*** Opening of Provided passage ***

Why You Should Use Non-parametric Tests when Analyzing Data with Outliers
There are many reasons why a distribution might not be normal/Gaussian. A non-normal pattern might be caused by several distributions being mixed together, or by a drift in time, or by one or several outliers, or by an asymmetrical behavior, some out-of-control points, etc.
I recently collected the scores of three different teams (the Blue team, the Yellow team and the Pink team) after a laser tag game session one Saturday afternoon. The three teams represented three different groups of friends wishing to spend their afternoon tagging players from competing teams. Gengiz Khan turned out to be the best player, followed by Tarantula and Desert Fox.
In this post, I will focus on team performances, not on single individuals. I decided to compare the average scores of each team. The best tool I could possibly think of was a one-way ANOVA using the Minitab Assistant (with a continuous Y response and three sample means to compare).
To assess statistical significance, the differences between team averages are compared to the within (team) variability. A large between-team variability compared to a small within-team variability (the error term) means that the differences between teams are statistically significant.

*** Close of Provided passage ***
*** Opening of Information given ***

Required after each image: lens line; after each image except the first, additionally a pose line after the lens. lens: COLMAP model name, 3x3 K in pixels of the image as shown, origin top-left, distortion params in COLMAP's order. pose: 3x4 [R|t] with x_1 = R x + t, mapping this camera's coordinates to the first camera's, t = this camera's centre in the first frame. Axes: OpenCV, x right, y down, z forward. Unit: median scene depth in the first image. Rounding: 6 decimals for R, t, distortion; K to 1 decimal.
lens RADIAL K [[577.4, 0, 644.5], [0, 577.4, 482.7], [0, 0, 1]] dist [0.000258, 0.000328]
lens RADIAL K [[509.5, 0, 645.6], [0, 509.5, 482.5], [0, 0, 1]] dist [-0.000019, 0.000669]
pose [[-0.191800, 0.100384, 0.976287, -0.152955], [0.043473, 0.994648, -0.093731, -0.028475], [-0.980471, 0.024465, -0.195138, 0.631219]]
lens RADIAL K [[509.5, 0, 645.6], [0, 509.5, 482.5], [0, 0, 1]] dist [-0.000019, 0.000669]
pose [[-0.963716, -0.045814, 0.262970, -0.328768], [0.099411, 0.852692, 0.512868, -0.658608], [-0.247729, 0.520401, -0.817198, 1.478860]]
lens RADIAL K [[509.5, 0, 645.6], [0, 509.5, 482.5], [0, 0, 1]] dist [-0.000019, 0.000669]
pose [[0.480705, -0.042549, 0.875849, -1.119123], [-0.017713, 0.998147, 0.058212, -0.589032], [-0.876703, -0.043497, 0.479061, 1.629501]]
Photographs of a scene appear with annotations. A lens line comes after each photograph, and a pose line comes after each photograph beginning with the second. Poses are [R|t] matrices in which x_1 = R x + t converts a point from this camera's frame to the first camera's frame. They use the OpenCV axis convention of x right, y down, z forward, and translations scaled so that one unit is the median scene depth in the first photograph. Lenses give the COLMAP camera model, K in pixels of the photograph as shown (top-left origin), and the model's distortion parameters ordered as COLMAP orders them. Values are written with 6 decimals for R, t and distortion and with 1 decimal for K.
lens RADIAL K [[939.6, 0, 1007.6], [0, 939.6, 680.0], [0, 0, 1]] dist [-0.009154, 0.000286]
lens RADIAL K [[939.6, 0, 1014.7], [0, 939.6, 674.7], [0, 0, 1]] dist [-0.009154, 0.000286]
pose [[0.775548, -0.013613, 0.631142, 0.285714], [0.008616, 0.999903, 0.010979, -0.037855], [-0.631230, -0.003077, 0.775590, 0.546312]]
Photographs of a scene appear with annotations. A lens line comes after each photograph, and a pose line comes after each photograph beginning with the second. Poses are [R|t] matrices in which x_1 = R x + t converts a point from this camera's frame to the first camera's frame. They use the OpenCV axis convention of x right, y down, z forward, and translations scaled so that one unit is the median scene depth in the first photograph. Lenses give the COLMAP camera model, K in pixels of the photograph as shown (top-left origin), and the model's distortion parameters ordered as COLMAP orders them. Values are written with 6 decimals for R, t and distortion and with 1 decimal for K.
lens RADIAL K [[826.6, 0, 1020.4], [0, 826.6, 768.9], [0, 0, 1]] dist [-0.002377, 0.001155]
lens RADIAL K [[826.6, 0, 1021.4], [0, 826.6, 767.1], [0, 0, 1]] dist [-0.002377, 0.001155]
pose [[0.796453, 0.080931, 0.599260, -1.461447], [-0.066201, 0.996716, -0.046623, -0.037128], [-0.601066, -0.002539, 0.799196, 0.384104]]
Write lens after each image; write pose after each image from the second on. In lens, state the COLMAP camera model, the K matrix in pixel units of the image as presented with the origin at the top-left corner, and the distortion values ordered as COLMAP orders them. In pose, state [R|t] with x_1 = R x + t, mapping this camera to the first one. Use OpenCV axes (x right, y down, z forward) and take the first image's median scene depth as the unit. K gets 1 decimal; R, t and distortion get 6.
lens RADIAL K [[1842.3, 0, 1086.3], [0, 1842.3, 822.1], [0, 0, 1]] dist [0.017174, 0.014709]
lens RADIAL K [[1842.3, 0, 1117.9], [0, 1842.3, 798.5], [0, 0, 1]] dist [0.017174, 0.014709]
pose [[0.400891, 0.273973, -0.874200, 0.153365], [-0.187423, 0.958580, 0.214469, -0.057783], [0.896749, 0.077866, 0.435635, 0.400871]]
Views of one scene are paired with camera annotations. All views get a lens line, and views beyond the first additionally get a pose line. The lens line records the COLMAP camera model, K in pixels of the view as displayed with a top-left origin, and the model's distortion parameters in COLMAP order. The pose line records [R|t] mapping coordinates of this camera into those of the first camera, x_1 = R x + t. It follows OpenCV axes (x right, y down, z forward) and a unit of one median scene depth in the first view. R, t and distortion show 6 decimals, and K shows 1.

*** Close of Information given ***

**What to work on**.
**A.** Using the text on non-parametric tests, decide whether each statement agrees with it: (i) the team scores were collected after a laser tag session on a Saturday afternoon; (ii) the post compares individual players rather than teams; (iii) a large within-team variability compared to a small between-team variability means the team differences are statistically significant. Answer yes or no for each and quote the words of the text that settle it.
**B.** Carry on the text on non-parametric tests, picking up right after its last sentence.

**Per-task outputs**.
**A.**
(i) Yes: "after a laser tag game session one Saturday afternoon."
(ii) No: "I will focus on team performances, not on single individuals."
(iii) No: "A large between-team variability compared to a small within-team variability (the error term) means that the differences between teams are statistically significant."

**B.**
In this comparison (see the output from the Assistant below), the P value was 0.053, just above the 0.05 standard usual threshold. The P value is the probability that the differences in observed means are only due to random causes. A p-value above 0.05, therefore, indicates that the probability that such differences are only due to random causes is not negligible. Because of that, the differences are not considered to be statistically significant (there is "not enough evidence that there are significant differences," according to the comments in Minitab Assistant). But the result remains somewhat ambiguous since the p-value is still very close to the significance limit (0.05).
Note that the variability within the Blue team seems to be much larger (see the confidence interval plot in the means comparison chart below) than for the other two groups. This not a cause for concern in this case, since the Minitab Assistant uses the Welch method of ANOVA, which does not require or assume variances within groups to be equal.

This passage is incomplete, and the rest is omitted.